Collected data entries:
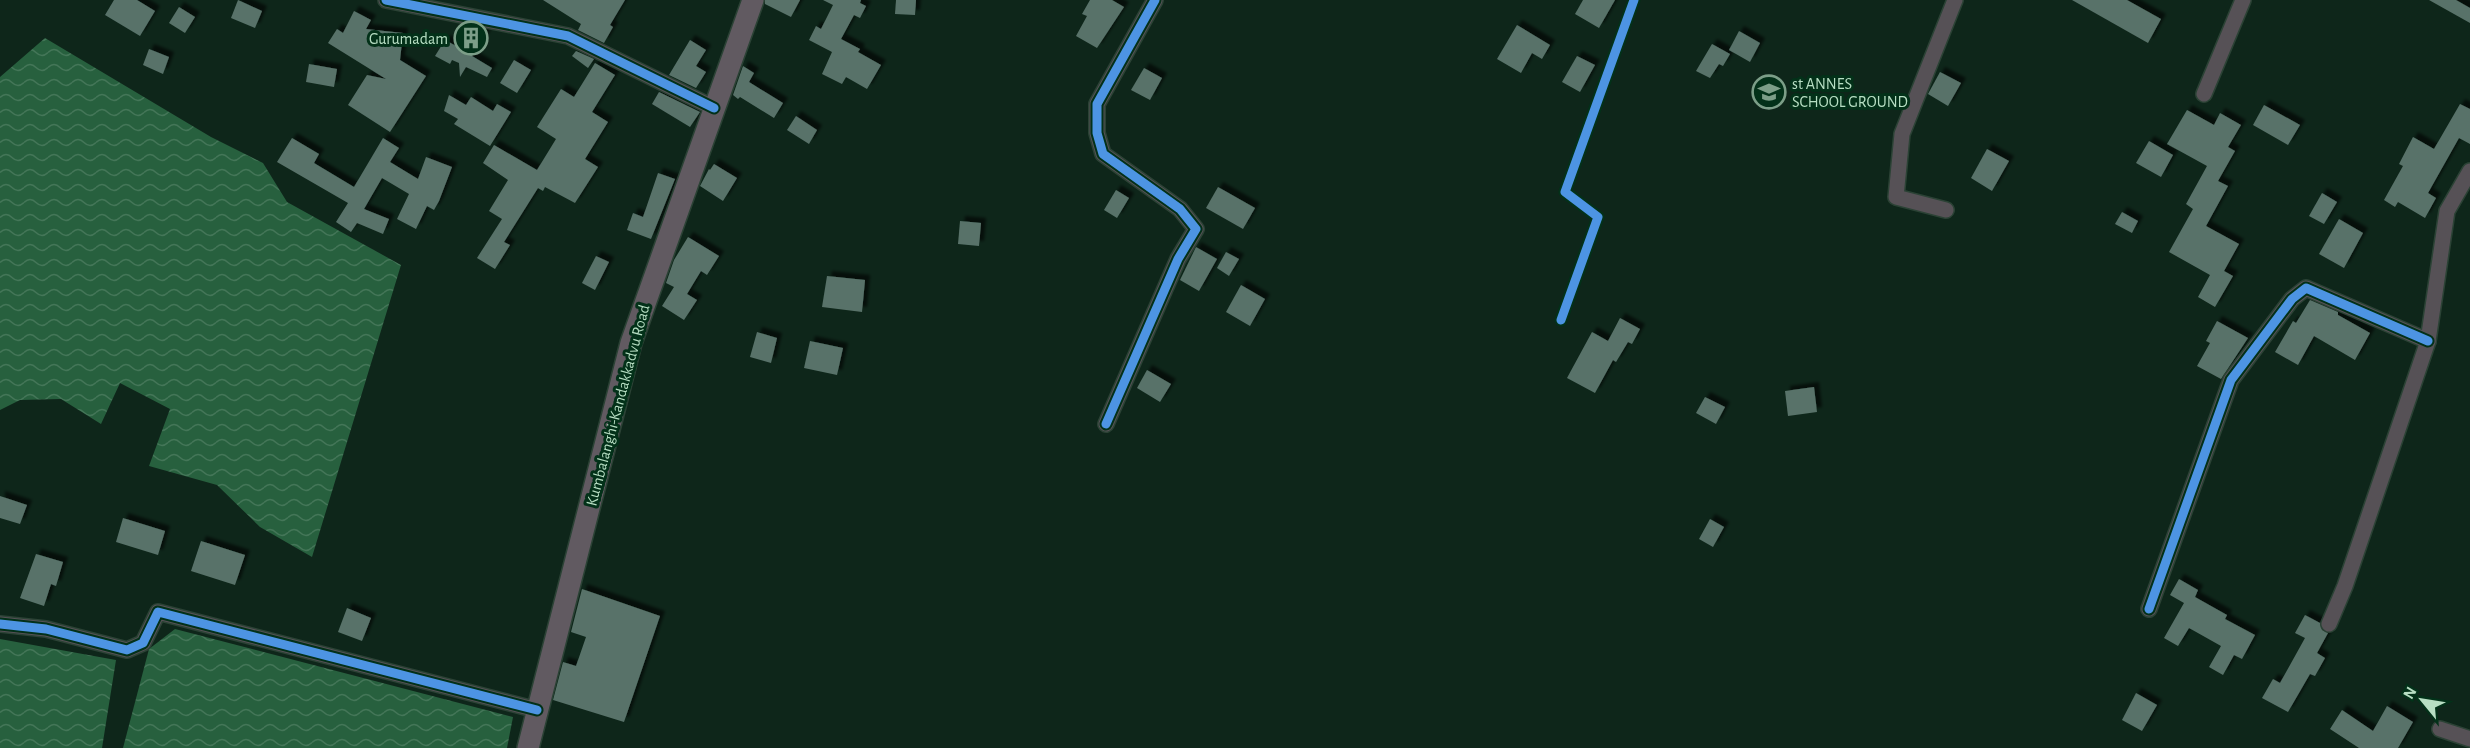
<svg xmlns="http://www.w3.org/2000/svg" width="2470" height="748" font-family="'Alegreya Sans',sans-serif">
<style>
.water{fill:url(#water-waves)}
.building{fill:#587269;filter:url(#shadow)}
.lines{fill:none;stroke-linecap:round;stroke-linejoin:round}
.minor-casing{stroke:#2b4235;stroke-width:18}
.secondary-casing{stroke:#2b4235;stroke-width:24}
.minor{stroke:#565156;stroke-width:15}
.secondary{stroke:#615a61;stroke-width:21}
.cycleway-casing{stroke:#033119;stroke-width:13}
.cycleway{stroke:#4d94e3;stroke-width:9}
.labels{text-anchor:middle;stroke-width:6;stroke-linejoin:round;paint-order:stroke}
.poi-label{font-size:16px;fill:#b7dec3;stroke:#033119;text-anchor:end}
.street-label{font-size:16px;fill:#b7dec3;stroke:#033119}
</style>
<defs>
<pattern id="water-waves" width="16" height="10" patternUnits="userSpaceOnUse" patternTransform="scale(1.5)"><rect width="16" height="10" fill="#27603e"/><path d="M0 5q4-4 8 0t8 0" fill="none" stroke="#447658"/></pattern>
<filter id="shadow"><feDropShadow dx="5" dy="-5" stdDeviation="1.5" flood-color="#0009"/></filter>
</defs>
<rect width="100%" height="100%" fill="#0e261a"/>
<!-- water -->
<g class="water">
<path d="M45,38L211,137L263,163L287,202L401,265L312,557L260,527L217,485L149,466L170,409L120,383L101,424L61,399L20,400L0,410V77Z"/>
<path d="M175,629L513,717L507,748H123L149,649Z"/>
<path d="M0,639L116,660L102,748H0Z"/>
</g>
<!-- building -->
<g class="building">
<path d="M114,0H137L155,11L140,36L105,15Z"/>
<path d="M238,0L262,11L255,28L231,18Z"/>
<path d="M543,0H625L610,25L613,27L604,43L578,30L581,24Z"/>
<path d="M765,0H800L791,17L765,4Z"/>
<path d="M823,0H861L860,3L866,6L860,18L854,15L841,39L860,49L858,52L881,65L867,89L846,77L842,84L822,74L832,52L809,40L816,26L821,29L833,5Z"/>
<path d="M896,0H916L915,15L895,14Z"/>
<path d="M1090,0H1112L1124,7L1097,48L1076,36L1087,16L1082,14Z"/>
<path d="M1583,0H1615L1599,28L1575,14Z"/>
<path d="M2072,0H2127L2161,19L2148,43Z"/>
<path d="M2429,0H2456L2470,8V23Z"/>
<path d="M179,7L195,17L185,33L169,23Z"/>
<path d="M354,11L371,20L366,29L403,33L400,60L426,76L390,132L348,105L367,75L386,79L328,43L337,29L343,33Z"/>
<path d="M1517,25L1550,45L1542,59L1532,53L1521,73L1497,59Z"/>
<path d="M463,27L486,34L472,56L492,68L487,77L466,67L460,77L459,63L452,60L450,64L435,56L445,40L458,47L457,33H461Z"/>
<path d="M1739,31L1760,43L1750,62L1729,50Z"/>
<path d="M690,40L706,50L696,66L706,72L696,88L669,75Z"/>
<path d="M1712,44L1730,54L1723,66L1719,64L1710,78L1696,71Z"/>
<path d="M149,49L169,57L163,74L143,65Z"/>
<path d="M576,51L594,59L588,68L572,56Z"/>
<path d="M1577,56L1595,65L1580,92L1562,82Z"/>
<path d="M514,60L531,70L517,93L500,83Z"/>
<path d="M595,63L615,75L592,112L608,122L585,159L598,167L575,203L545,187L543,191L538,188L504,242L510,245L495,269L477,258L502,219L489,211L508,180L483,163L494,145L537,170L556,139L537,127L561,89L574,97Z"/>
<path d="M309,64L337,69L334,87L306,82Z"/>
<path d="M743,66L754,73L749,82L783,103L774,118L740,97L738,99L733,95Z"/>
<path d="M1144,68L1162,78L1150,100L1131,90Z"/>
<path d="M1940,72L1961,83L1948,106L1928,94Z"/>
<path d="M659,92L700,112L690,127L652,104Z"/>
<path d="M449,95L466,105L471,97L493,111L497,104L511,112L490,146L454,124L458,119L444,111Z"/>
<path d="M2460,104L2470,109V144L2459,138L2428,193L2436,198L2425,218L2398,202L2395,207L2384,200L2403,166L2399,164L2413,137L2434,149Z"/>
<path d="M2264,105L2300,125L2288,145L2253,125Z"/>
<path d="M2187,110L2214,125L2220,113L2241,125L2228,147L2235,151L2218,181L2228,186L2206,226L2239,244L2224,271L2233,276L2215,307L2198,297L2210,275L2169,252L2193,209L2186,204L2207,166L2167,144Z"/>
<path d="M796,116L817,130L809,144L787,130Z"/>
<path d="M292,138L319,154L314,163L354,187L383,138L399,148L390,162L418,179L426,157L452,167L439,201L434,210L427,206L416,229L397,219L409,194L382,178L364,209L389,219L383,234L357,223L351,232L336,222L348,203L277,162Z"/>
<path d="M2149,141L2173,155L2161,177L2136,163Z"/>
<path d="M1987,149L2009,161L1992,191L1971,178Z"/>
<path d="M714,164L737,178L723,201L700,186L709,169L710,170Z"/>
<path d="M658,173L675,179L651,239L627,230L633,213L643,217Z"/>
<path d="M1218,187L1255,208L1243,229L1206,208Z"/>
<path d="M1116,190L1129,198L1117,218L1104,210Z"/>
<path d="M2322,193L2337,202L2324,224L2309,216Z"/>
<path d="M2122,212L2138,221L2132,233L2115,224Z"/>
<path d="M2339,219L2363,233L2344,268L2319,254Z"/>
<path d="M960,221L981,223L979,246L958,244Z"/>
<path d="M688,237L719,256L707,275L701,271L687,294L697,300L684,320L662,306L674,287L666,283L674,260Z"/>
<path d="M1196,247L1217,259L1199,291L1180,280Z"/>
<path d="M1226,252L1239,259L1229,276L1217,268Z"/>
<path d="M596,256L609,262L595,290L582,283Z"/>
<path d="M827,276L865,280L862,312L822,307Z"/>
<path d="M1241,285L1265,299L1250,326L1226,312Z"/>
<path d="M2310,300L2338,312V315L2370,333L2355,360L2314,336L2298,365L2275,352L2293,321L2296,323Z"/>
<path d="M1620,318L1640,329L1632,344L1628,342L1616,362L1613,360L1595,393L1567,378L1592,332L1608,341Z"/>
<path d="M2217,321L2248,338L2221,379L2197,366L2210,343L2206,341Z"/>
<path d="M757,332L777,338L771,363L750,357Z"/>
<path d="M810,341L843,348L837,375L804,368Z"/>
<path d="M1147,370L1171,384L1160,402L1137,388Z"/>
<path d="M1814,387L1817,412L1788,416L1785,391Z"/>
<path d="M1705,397L1725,407L1716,424L1696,413Z"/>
<path d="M0,496L27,505L20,524L0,518Z"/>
<path d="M123,518L165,531L158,555L116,542Z"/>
<path d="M1710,519L1724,527L1713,547L1699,539Z"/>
<path d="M201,541L245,555L235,585L191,571Z"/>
<path d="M36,554L63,562L56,586L51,584L44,606L20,598Z"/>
<path d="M2179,579L2198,590L2195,597L2227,615L2225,619L2255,635L2242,659L2234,655L2223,675L2209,667L2221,646L2189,628L2178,646L2164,638L2184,603L2170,595Z"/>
<path d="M582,589L660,616L624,722L553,700L563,662L576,666L586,637L571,632Z"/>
<path d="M347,608L371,618L362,641L338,632Z"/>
<path d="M2305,615L2320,623L2322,630L2328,633L2317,653L2325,658L2315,676L2310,674L2288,712L2262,698L2273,679L2280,683L2305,638L2295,633Z"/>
<path d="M2136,693L2157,705L2142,731L2122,720Z"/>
<path d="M2387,706L2413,722L2398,748H2359L2330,729L2342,710L2373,731Z"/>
</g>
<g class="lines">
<!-- minor casing -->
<g class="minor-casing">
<g id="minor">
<path d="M386,0L568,36L714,108"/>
<path d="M2204,94L2243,0"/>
<path d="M1946,210L1896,197L1902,134L1955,0"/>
<path d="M1106,424L1178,259L1196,229L1180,209L1103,154L1097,133V104L1155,0"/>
<path d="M2149,609L2231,380L2292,299L2306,288L2428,341"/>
<path d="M0,624L46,629L127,650L143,643L158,612L537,710"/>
<path d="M2329,624L2345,586L2428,341L2447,211L2470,171"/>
<path d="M2440,729L2470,739"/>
</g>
</g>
<!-- secondary casing -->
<g class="secondary-casing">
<path id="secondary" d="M528,748L631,343L753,0"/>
</g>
<!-- minor -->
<use href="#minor" class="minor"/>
<!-- secondary -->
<use href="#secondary" class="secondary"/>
<!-- cycleway casing -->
<g class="cycleway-casing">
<g id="cycleway">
<path d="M386,0L568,36L714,108"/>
<path d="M1561,320L1598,217L1565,192L1634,0"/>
<path d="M1106,424L1178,259L1196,229L1180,209L1103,154L1097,133V104L1155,0"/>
<path d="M2149,609L2231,380L2292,299L2306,288L2428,341"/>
<path d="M0,624L46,629L127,650L143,643L158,612L537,710"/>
</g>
</g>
<!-- cycleway -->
<use href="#cycleway" class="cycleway"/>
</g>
<!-- icons -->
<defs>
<g id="building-ring" transform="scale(1.725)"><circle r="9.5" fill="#033119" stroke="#7c9e88" stroke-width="1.5"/><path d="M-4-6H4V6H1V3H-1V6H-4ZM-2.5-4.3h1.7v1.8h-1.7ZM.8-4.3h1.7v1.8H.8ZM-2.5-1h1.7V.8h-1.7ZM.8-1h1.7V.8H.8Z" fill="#7c9e88"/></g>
<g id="school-ring" transform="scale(1.725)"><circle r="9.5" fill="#033119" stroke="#7c9e88" stroke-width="1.5"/><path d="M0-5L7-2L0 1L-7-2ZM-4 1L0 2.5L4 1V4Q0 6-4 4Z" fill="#7c9e88"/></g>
</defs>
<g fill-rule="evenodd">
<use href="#building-ring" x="471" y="38"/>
<use href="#school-ring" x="1769" y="92"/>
</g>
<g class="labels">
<!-- poi labels -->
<g class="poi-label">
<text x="448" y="44">Gurumadam</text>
<text x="1792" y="89" text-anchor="start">st ANNES<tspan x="1792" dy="18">SCHOOL GROUND</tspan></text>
</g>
<!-- street labels -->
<g class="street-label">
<text transform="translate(617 405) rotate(-75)" y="6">Kumbalanghi-Kandakkadvu Road</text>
</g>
</g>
<!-- north arrow -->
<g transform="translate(2422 700) rotate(300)" stroke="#033119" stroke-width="4.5" paint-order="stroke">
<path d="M0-4.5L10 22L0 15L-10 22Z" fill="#b7dec3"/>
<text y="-9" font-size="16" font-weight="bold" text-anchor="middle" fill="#b7dec3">N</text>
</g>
</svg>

ACTION ITEM
Each line above with the string "lines" should be reported in full.

RESPONSE TO THE EXERCISE
.lines{fill:none;stroke-linecap:round;stroke-linejoin:round}
<g class="lines">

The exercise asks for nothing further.